Review Summary: Petting the rabid dog can sometimes be fun.
I would have loved to have the lyric sheet to “You Can’t Pray a Lie” when I first listened to the album. There’s something quite exquisite about John Brannon’s vicious, unrelenting voice, not unlike a leashed dog desperately trying to break free from his chains. Just what the man is yelling about, I sadly have no clue. And yet, his fierce howls bring to mind Dax Riggs from Acid Bath, in that words are not needed to understand just what emotions he’s trying to convey.
This seemingly pure rage intertwines perfectly with the disparate guitar parts, which flow in and out of consciousness, weaving a wicked web of cacophony. The instrument itself acts more as a texture than a separate layer, which makes it refreshing in a time where many bands write one riff and then build whole songs off it. Such is not the case here. They went for a smart approach here – their anchor is in the rhythm section.
If Laughing Hyenas were a building, the bass would be the foundation, laying a strong and reliable base for the walls to be erected upon and give it a single, identifiable shape. As people and furniture started coming in – the other instruments – the building would be filled with life visible through its odd-shaped windows.

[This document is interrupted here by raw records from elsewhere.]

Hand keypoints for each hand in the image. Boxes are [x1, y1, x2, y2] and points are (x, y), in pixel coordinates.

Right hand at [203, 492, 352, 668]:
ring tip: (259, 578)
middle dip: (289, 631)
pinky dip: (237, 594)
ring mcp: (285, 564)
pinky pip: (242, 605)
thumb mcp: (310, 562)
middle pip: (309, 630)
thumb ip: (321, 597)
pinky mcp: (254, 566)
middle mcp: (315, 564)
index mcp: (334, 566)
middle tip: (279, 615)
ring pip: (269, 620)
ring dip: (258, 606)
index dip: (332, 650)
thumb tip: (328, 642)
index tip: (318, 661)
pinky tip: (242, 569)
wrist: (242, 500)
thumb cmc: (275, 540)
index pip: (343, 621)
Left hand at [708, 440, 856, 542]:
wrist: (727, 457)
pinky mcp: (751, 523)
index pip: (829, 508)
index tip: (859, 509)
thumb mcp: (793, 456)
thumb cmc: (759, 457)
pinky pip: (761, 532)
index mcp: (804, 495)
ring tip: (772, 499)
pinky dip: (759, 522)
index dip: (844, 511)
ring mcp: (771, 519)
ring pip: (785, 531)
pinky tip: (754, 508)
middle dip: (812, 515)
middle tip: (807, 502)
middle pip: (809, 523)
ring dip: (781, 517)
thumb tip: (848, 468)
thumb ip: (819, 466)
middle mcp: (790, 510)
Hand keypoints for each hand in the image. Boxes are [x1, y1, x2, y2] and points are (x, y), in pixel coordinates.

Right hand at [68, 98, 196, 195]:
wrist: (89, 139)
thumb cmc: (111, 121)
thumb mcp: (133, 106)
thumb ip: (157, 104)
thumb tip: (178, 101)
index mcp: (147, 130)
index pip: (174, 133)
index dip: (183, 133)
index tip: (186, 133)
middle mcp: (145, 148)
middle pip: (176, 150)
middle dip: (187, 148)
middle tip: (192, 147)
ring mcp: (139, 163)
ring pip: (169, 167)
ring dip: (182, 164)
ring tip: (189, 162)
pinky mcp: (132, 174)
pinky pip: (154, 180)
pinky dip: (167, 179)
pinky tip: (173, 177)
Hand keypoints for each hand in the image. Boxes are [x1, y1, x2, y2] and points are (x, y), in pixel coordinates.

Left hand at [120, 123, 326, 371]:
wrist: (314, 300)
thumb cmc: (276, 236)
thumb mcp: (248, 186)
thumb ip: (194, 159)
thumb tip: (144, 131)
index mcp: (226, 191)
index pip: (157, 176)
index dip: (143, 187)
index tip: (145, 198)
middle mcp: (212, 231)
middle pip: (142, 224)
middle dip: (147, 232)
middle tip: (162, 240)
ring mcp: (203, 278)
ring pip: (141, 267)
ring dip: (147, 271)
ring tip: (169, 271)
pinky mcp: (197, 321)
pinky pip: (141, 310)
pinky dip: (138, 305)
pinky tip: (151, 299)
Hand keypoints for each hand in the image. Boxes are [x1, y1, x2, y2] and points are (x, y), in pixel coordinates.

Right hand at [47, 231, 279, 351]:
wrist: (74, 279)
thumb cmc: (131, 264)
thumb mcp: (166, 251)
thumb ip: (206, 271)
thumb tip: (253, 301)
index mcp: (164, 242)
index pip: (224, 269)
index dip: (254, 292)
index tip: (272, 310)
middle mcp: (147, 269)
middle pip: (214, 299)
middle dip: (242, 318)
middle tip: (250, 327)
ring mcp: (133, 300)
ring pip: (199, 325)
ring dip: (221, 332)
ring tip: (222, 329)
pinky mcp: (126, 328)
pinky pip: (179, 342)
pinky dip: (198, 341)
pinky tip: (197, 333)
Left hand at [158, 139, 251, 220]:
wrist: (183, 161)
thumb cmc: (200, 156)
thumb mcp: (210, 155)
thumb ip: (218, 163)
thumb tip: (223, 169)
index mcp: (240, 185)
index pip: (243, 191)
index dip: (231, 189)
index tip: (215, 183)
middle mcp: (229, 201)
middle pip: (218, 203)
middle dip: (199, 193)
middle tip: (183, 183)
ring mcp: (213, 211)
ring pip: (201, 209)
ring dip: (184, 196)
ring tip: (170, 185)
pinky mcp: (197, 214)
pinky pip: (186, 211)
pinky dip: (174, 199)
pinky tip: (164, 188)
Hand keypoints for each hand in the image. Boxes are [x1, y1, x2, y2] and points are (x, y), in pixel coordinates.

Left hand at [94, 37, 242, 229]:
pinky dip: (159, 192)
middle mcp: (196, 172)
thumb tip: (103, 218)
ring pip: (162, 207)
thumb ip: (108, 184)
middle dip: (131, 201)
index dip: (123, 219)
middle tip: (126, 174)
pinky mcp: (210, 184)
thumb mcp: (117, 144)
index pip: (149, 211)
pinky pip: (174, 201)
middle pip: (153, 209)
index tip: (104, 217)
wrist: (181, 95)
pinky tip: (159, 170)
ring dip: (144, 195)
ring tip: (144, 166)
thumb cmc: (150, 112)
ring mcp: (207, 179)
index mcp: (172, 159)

The “riffs” on this album are all bass-driven, as catchy as they are commanding, while the other instruments dance around them, giving their own interpretation of the music. In practice, this creates an album which, despite not varying much in terms of genre and song-structure, sounds new and fresh with each song and subsequent listen. There are just too many variations to fully comprehend the record on the first listen, but if one follows the basslines and the different ways the guitar, drums and voice dance around them, the music reveals a freshness that doesn’t come around often.
The record is sure to alienate a lot of people, due to its overly cacophonic nature. Its main flaw lies here – the music is too involved in itself to let the listener appreciate its beauty naturally. Brannon’s scream is prevalent during the whole album, and many people will automatically run at the sight of the rabid, ugly dog barking in rage before they see that there is emotional depth behind those eyes.
YCPL manages to cram many stories in little over half an hour, not dissimilar to how modern videogames let you replay the entire story again in order to see different endings with their own intricacies. However, for all its expansiveness, the record hides behind a veil of highly chaotic energy, making it difficult to ascertain its value on the first listen.
If you want to see what these hyenas are laughing about, you’ll have to get close enough to feel their breath.